_Stored items_:
-- Opening Marker --

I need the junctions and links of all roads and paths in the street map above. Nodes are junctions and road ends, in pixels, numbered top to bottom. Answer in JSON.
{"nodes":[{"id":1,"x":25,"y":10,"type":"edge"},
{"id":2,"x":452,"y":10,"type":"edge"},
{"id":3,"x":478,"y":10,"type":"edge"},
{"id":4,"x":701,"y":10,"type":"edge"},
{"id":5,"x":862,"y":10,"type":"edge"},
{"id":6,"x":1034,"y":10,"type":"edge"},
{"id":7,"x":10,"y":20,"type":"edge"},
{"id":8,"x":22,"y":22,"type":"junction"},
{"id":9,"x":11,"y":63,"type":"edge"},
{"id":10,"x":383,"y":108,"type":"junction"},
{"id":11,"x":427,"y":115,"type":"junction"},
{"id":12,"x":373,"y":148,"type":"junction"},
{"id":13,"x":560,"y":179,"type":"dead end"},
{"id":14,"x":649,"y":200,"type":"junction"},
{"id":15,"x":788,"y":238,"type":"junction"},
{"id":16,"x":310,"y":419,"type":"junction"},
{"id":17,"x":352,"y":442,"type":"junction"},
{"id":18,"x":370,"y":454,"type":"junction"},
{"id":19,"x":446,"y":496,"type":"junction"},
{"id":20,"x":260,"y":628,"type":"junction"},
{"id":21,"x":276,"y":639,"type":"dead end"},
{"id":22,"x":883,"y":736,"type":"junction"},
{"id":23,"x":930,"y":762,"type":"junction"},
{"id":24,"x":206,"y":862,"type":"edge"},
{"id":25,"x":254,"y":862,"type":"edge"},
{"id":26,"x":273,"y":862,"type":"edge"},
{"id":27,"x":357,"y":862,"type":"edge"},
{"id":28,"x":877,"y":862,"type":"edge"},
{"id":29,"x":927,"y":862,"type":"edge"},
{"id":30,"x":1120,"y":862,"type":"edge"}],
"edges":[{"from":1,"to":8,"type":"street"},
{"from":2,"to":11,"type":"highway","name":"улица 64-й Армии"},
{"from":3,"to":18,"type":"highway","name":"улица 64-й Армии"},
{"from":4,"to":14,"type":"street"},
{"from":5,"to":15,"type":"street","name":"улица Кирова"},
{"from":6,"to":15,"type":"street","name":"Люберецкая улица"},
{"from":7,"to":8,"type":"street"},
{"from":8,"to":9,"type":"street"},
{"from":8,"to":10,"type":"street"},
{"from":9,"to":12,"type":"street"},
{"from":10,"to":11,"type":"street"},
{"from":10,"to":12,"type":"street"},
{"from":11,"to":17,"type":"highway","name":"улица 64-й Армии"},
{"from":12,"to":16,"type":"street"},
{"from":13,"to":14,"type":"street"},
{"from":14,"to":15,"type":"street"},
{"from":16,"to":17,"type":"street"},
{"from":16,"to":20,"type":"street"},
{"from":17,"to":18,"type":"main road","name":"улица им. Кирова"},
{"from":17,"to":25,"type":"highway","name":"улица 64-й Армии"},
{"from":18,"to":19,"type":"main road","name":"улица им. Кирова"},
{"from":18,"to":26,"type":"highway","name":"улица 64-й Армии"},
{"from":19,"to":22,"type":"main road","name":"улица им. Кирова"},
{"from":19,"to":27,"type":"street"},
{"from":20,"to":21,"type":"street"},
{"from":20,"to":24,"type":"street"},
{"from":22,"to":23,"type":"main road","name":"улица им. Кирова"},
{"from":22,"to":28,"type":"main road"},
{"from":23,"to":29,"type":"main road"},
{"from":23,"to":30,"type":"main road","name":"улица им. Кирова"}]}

-- Closing Marker --

_Requirement_:
Could you copy every line in the records that holds "highway"?

_Task response_:
{"from":2,"to":11,"type":"highway","name":"улица 64-й Армии"},
{"from":3,"to":18,"type":"highway","name":"улица 64-й Армии"},
{"from":11,"to":17,"type":"highway","name":"улица 64-й Армии"},
{"from":17,"to":25,"type":"highway","name":"улица 64-й Армии"},
{"from":18,"to":26,"type":"highway","name":"улица 64-й Армии"},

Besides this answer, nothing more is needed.